There's really no science to the process. I've always believed it's a matter of perseverance, talent, and luck (not necessarily in that order). Now fantasy writer Jim C. Hines has created a fascinating survey that backs up many of my preconceptions while throwing cold water on a few others. Hines asked 247 authors a number of questions about the path they took to publishing success. The methodology is admittedly flawed (this is back of the napkin science), but it makes for fascinating reading, whether you're writing your first book or your fifteenth. 

Hat tip: Tess Gerritsen.

Certified Platinum

The Poacher's Son is going to be published in a large-print edition with a library binding by Center Point, a publisher of large-print books. By happy coincidence, Center Point is located just down the road from me in Thorndike, Maine. I'm extremely happy with the cover design Minotaur created for my novel, but I feel like the Center Point cover is equally strong. The large-print version, part of the Platinum Mysteries series, will be published on June 28.

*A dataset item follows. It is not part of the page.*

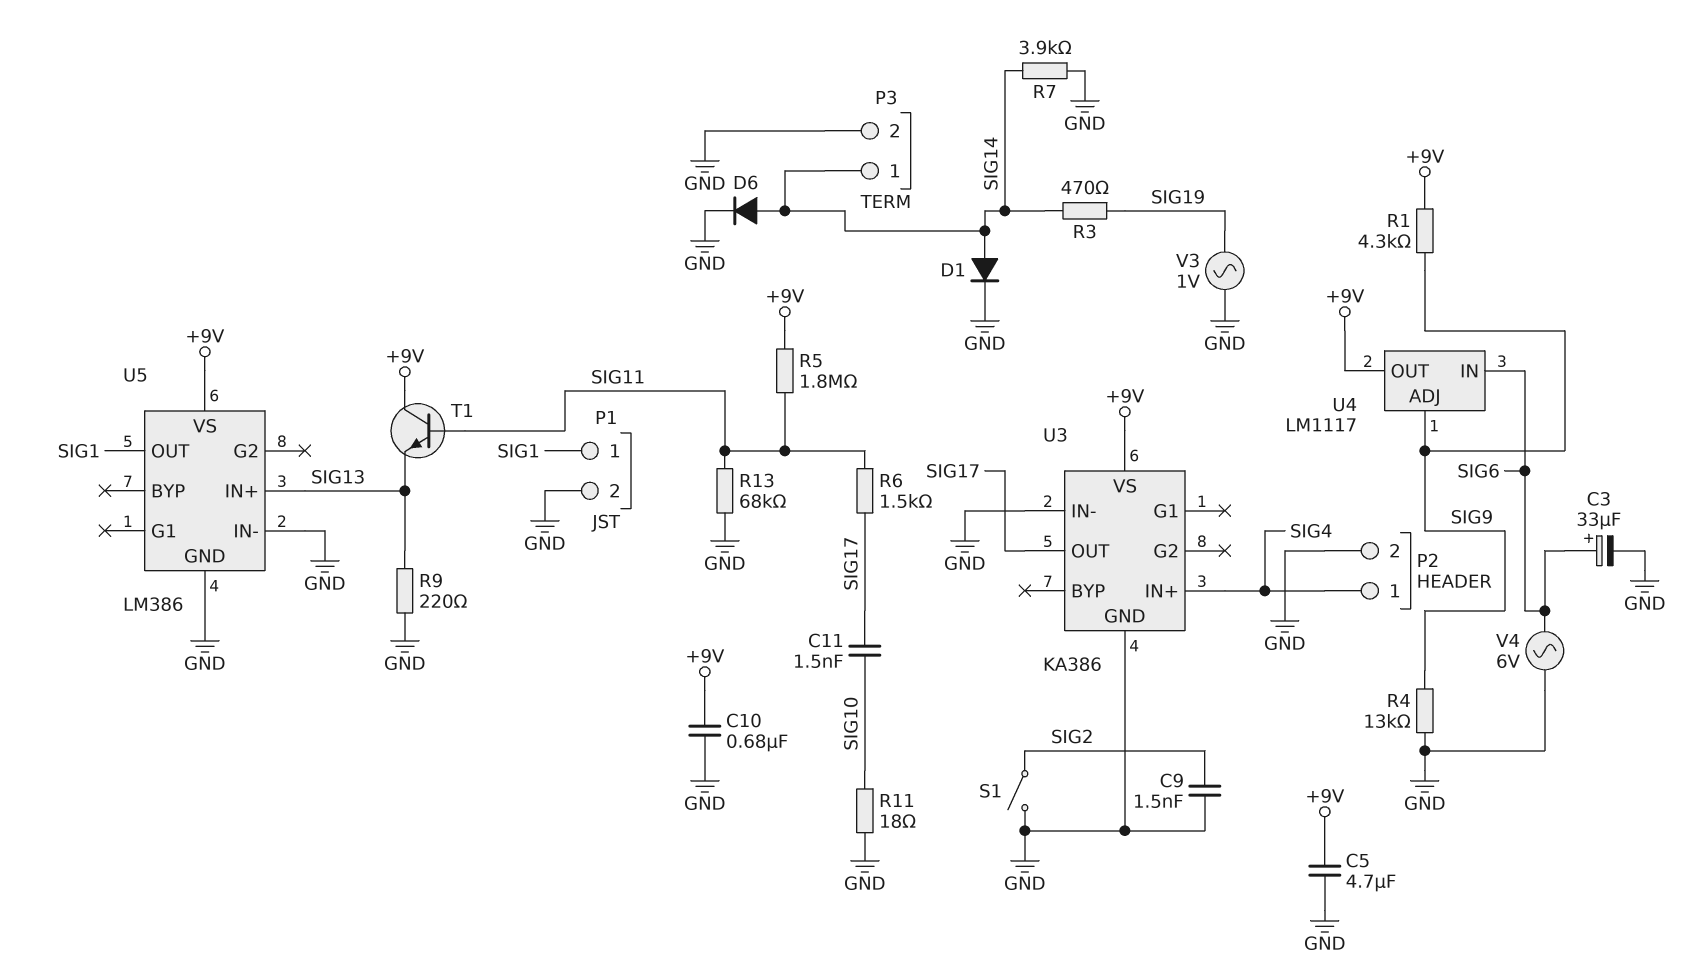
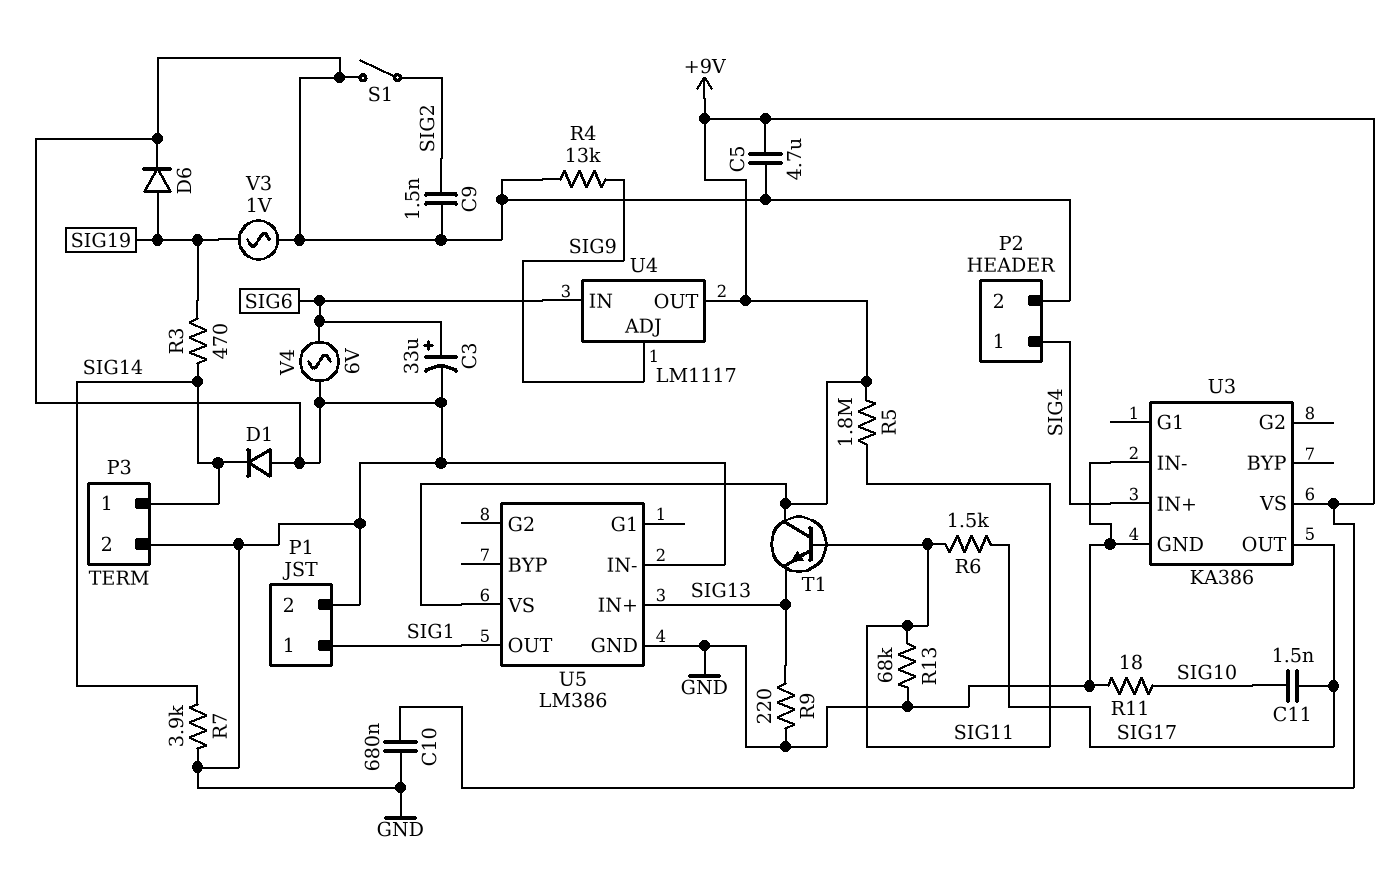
D1: diode (A SIG14, K GND) -> diode (A GND, K SIG14)
D6: diode (A SIG14, K GND) -> diode (A SIG19, K GND)
R1: 4.3k (+9V, SIG9) -> none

I haven't heard yet whether there will be an iPad version of The Poacher's Son, but given that Macmillan is one of the publishing houses that entered into an agreement with Apple to provide titles for iBooks, I'm assuming that will be the case.

Hopeless Romantic

Another good review today for The Poacher's Son, this one from Romantic Times magazine:

Doiron’s impressive debut is told through the eyes of the suspect’s estranged son. This is a literate tale of revenge, love and loyalty that uses the mysterious Maine woods as both a motive for the crime and a knob for ratcheting up the suspense. Though the prose is sometimes flat-footed, there are plenty of twists and surprises to keep the reader guessing until the very end. ★★★★

Moose Rescue

In The Poacher's Son I try to depict some of the many strange jobs Maine game wardens are asked to perform during the course of their shifts. From today's Portland Press Herald comes this one:

Game wardens in Maine say a moose is back in the woods thanks to some human help it got after it broke through the ice on Moose Pond in the town of Bridgton.

Wardens say the bull moose was spotted about 1,000 feet from shore on Sunday after it had broken through the ice...

[They] were able to put a rope around the neck of the moose and break it a path through the ice to shore.

I could make any number of wisecracks about the moose being rescued from Moose Pond, but I'm not going to.